The 2018 FIFA World Cup started Thursday, pitting Russia (the host country) against Saudi Arabia in the tournament’s opening match. On the whole, most bookmakers are picking Brazil as the odds-on favorite to outright with the World Cup. One model that combines most of the major bookmakers’ odds—the so-called “bookmakers’ consensus model”—puts Brazil’s chances at 16.6 percent, followed closely by Germany at 15.8 percent, Spain at 12.5 percent, and France at 12.1 percent. These days, bookmakers use a wide variety of statistical techniques and qualitative expertise to pin down the most realistic odds for each team.
Those odds are established by human statisticians and experts, and in recent years, they have begun to slowly inject artificial systems into their analytical techniques to support the numbers they settle on. We live in a time now where much of our data-crunching is done by machines, which begs the question: Why don’t we put machines in charge of generating odds for sports matches? After all, even if the systems aren’t perfect, it’s a low-risk endeavor that could only be bolstered through continuous real-world testing.
There are quite a few groups spearheading this approach. One in particular, comprised of a group of scientists hailing from Germany and Belgium, just released World Cup odds derived from a machine learning system they’ve created and tested, and their conclusions put them at, well, odds with most bookmakers around the world.
“The collaboration really is a joint effort by putting our respective ideas together: a ‘Belgian idea’ and a ‘German idea,’” says Christophe Ley, a researcher based at Ghent University and the coauthor of a new paper that details the work behind this new predictive machine learning system.
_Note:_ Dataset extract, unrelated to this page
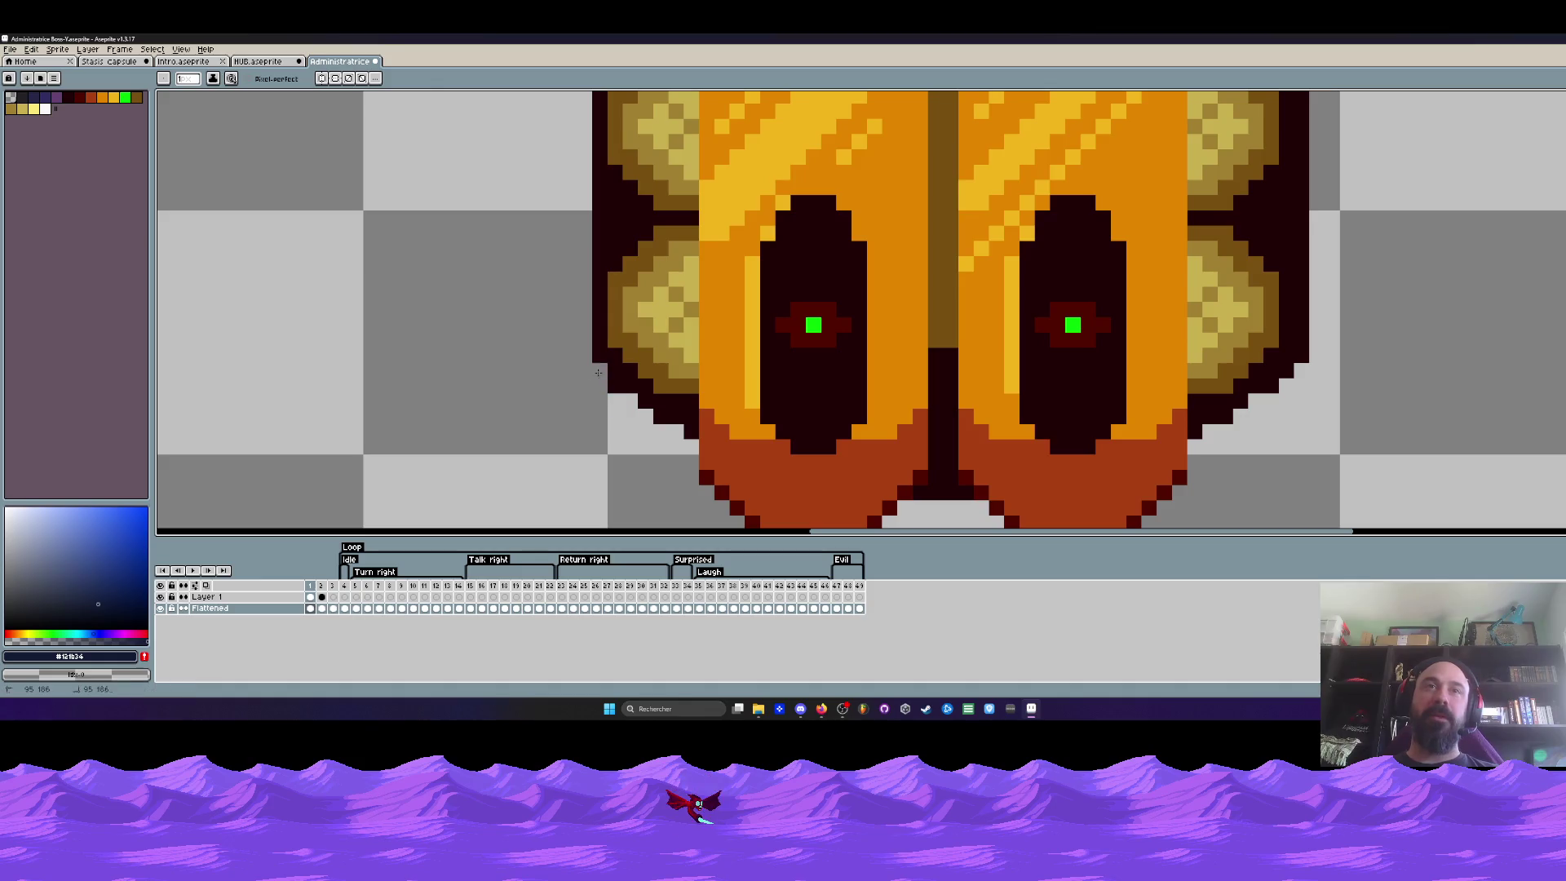
{"action": "scroll", "coordinate": [688, 434], "scroll_direction": "down", "scroll_amount": 2}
The two German researchers behind the system have worked in the past to develop models that could predict big soccer tournaments.
But those, like most other conventional models, are rife with limitations of some kind of another. One solution is to use an approach called random forest—which is what brought in the Belgian researchers to the project. A random forest is a machine learning method that’s basically an extension of decision trees, in which future events are predicted based on a step-by-step basis, in which the outcome at each “branch” is determined by referencing a particular data set. Conventional decision tree approaches are plagued by a big problem: overfitting, whereby the analysis of a particular situation caters a little too closely or exactly to that data set, and struggles to make adjustments in the presence of additional data or unusual circumstances. The random forest approach attempts to correct this issue by analyzing random branches many times at once, instead of individual branches in order. The final predicted outcomes are essentially the average of thousands and thousands of decision trees constructed randomly under a random forest approach.
Besides correcting for overfitting, the random forest approach can also highlight which factors play the biggest role in the outcome of a branch—in the case of the FIFA World Cup, the outcome of each match. In the case of Ley’s and his colleagues’ new paper, those factors include country of the team’s GDP per capita, population size, and FIFA rank, the relevant team states include the number of players that were in the Champions and Europa League semifinals, maximum and second number of players playing in the same team, age structure of the players, age and tenure of the coach, and a few more factors. According to Ley, the estimated ability of each team—statistically derived—ends up being the most important factor, and for that reason, they call the approach random-forests-with-abilities. “Random forests alone, without the abilities, cannot beat the bookmakers,” says Ley.
“Trying out our model on previous World Cups, the model has beaten the bookmakers, which is extremely rare,” he says. “Our model stands out, as it not only allows predictions like ‘win-draw-loss,’ but we can predict precise match outcomes.”
Okay, interesting enough, but the real question is, what team does random-forests-with-abilities predict will win? After 100,000 simulations of the 2018 tournament, the approach pegs Spain as the mostly likely winner, with a 17.8 percent probability of taking home the World Cup, followed by Germany with 17.1 percent, Brazil with 12.3 percent, France with 11.2 percent, Belgium at 10.4 percent, and all other teams below 8 percent.
But there’s a potential wrench that can upend this prediction: Germany. See, Germany is going to have quite a tough road ahead if it makes it out of the group process—the random tree approach only gives it a 58 percent chance of reaching the quarter-finals if it makes it out of the group phase (Spain meanwhile, has a 73 percent chance of getting to the quarter finals). But if it makes it to the round of 16 (the knockout round), both teams mutually eat at each other’s odds of winning as a result. Essentially, Spain is favored at the beginning of the tournament, but if Germany makes it to the quarter-finals, it becomes the favored victor.
The research team has already received quite a bit of buzz over its paper. All that’s left now, is seeing whether the random-forests-with-abilities predictions hold true. “We never expected this and are happily overwhelmed,” says Ley. “Now we hope even stronger that our predictions are good!” If not, we might have to go back to using psychic octopuses to have our soccer fortunes read. Or, if things pan out well enough, psychic cats.